● PROBLEM DESCRIPTION: Set the whole listing down again, word for word, with no pictures.

● RECORDS FOR THIS EXERCISE:
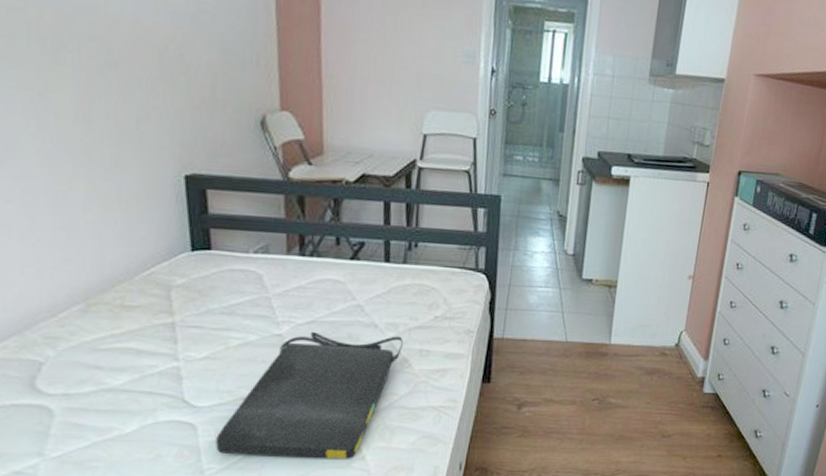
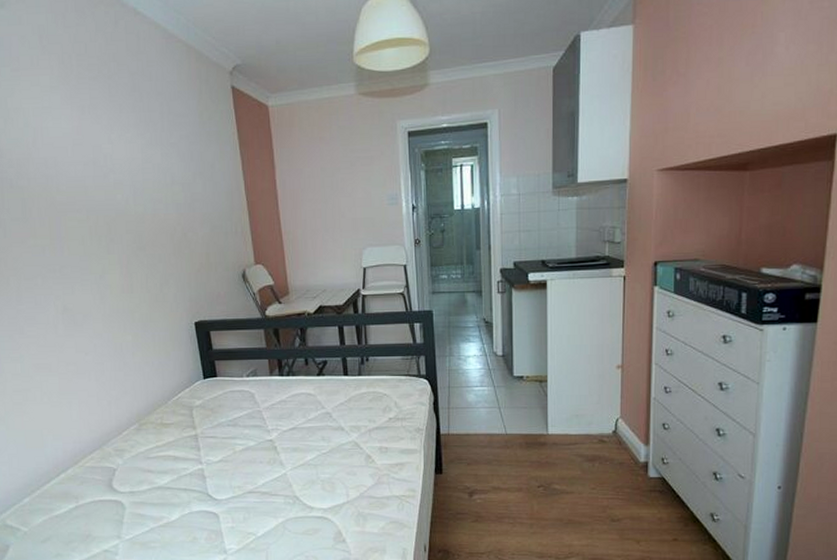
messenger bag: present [216,331,403,459] -> none [233,436,365,542]

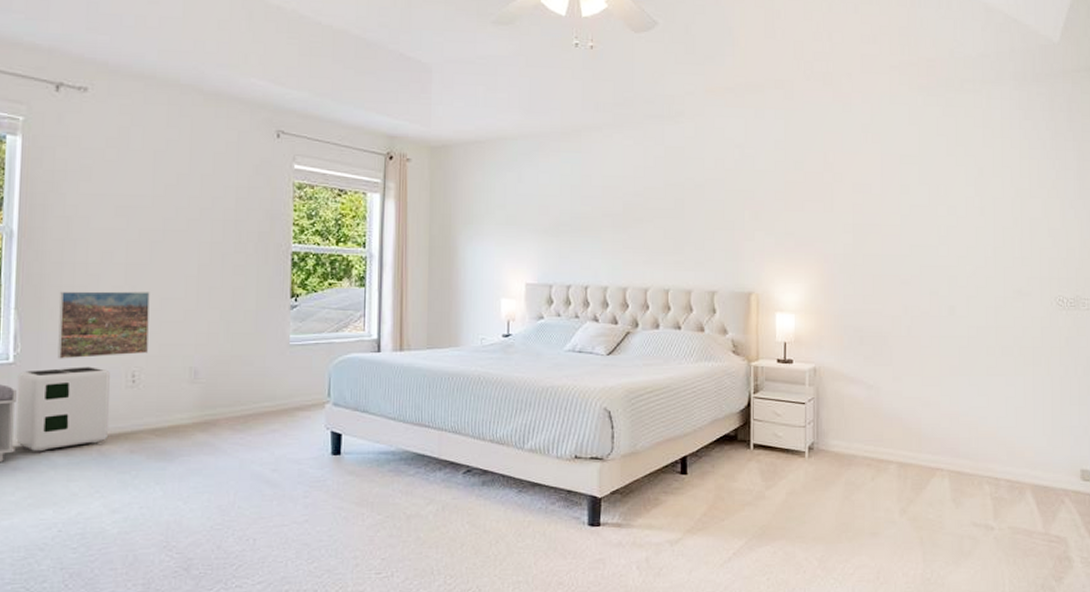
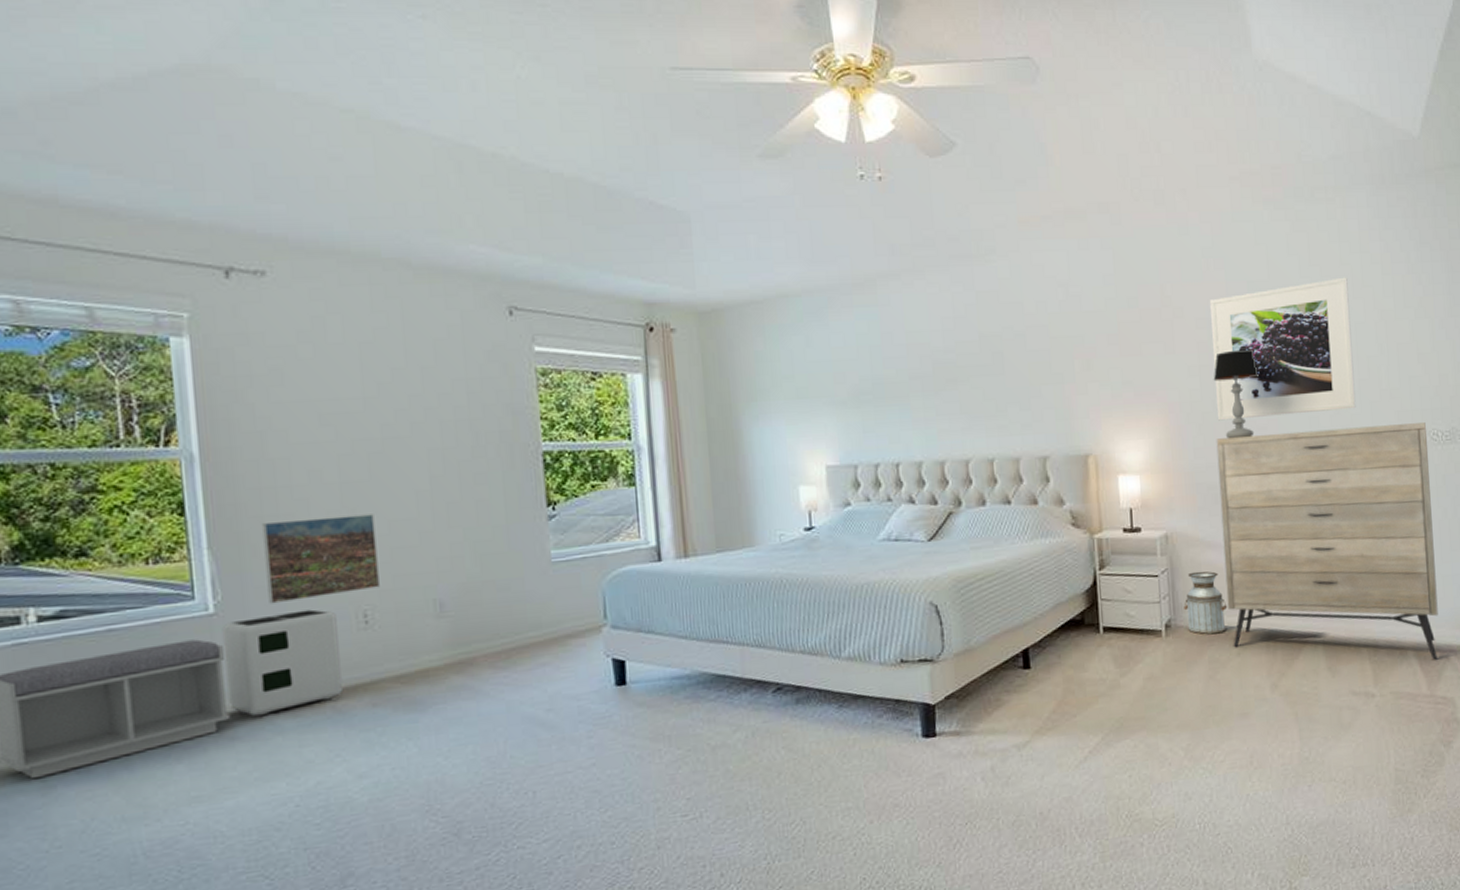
planter: none [826,402,865,460] -> present [1184,571,1228,635]
dresser: none [864,288,1056,502] -> present [1216,423,1438,660]
table lamp: none [865,213,905,290] -> present [1213,349,1259,439]
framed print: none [866,157,991,273] -> present [1210,277,1356,421]

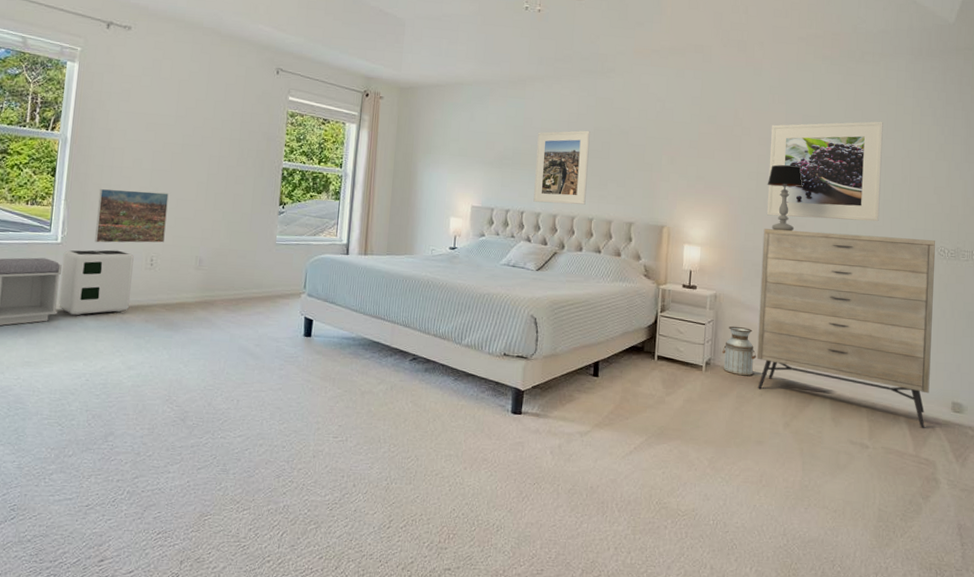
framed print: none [903,339,982,448] -> present [533,130,590,205]

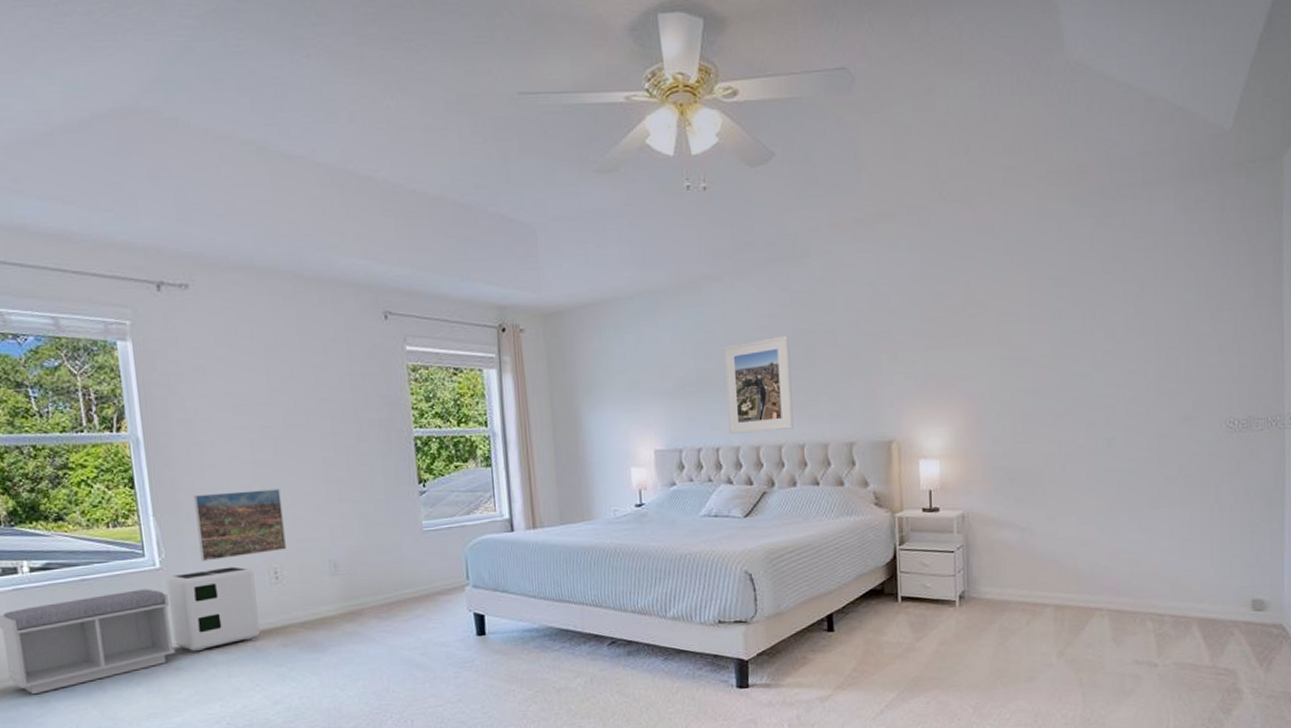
planter: present [722,326,757,376] -> none [977,548,1019,606]
dresser: present [757,228,936,428] -> none [1013,411,1225,634]
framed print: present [766,121,883,222] -> none [1013,271,1153,410]
table lamp: present [767,164,803,232] -> none [1013,342,1057,427]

● RESULT:
messenger bag: present [216,331,403,459] -> none [233,436,365,542]

planter: none [826,402,865,460] -> present [1184,571,1228,635]
dresser: none [864,288,1056,502] -> present [1216,423,1438,660]
table lamp: none [865,213,905,290] -> present [1213,349,1259,439]
framed print: none [866,157,991,273] -> present [1210,277,1356,421]

framed print: none [903,339,982,448] -> present [533,130,590,205]

planter: present [722,326,757,376] -> none [977,548,1019,606]
dresser: present [757,228,936,428] -> none [1013,411,1225,634]
framed print: present [766,121,883,222] -> none [1013,271,1153,410]
table lamp: present [767,164,803,232] -> none [1013,342,1057,427]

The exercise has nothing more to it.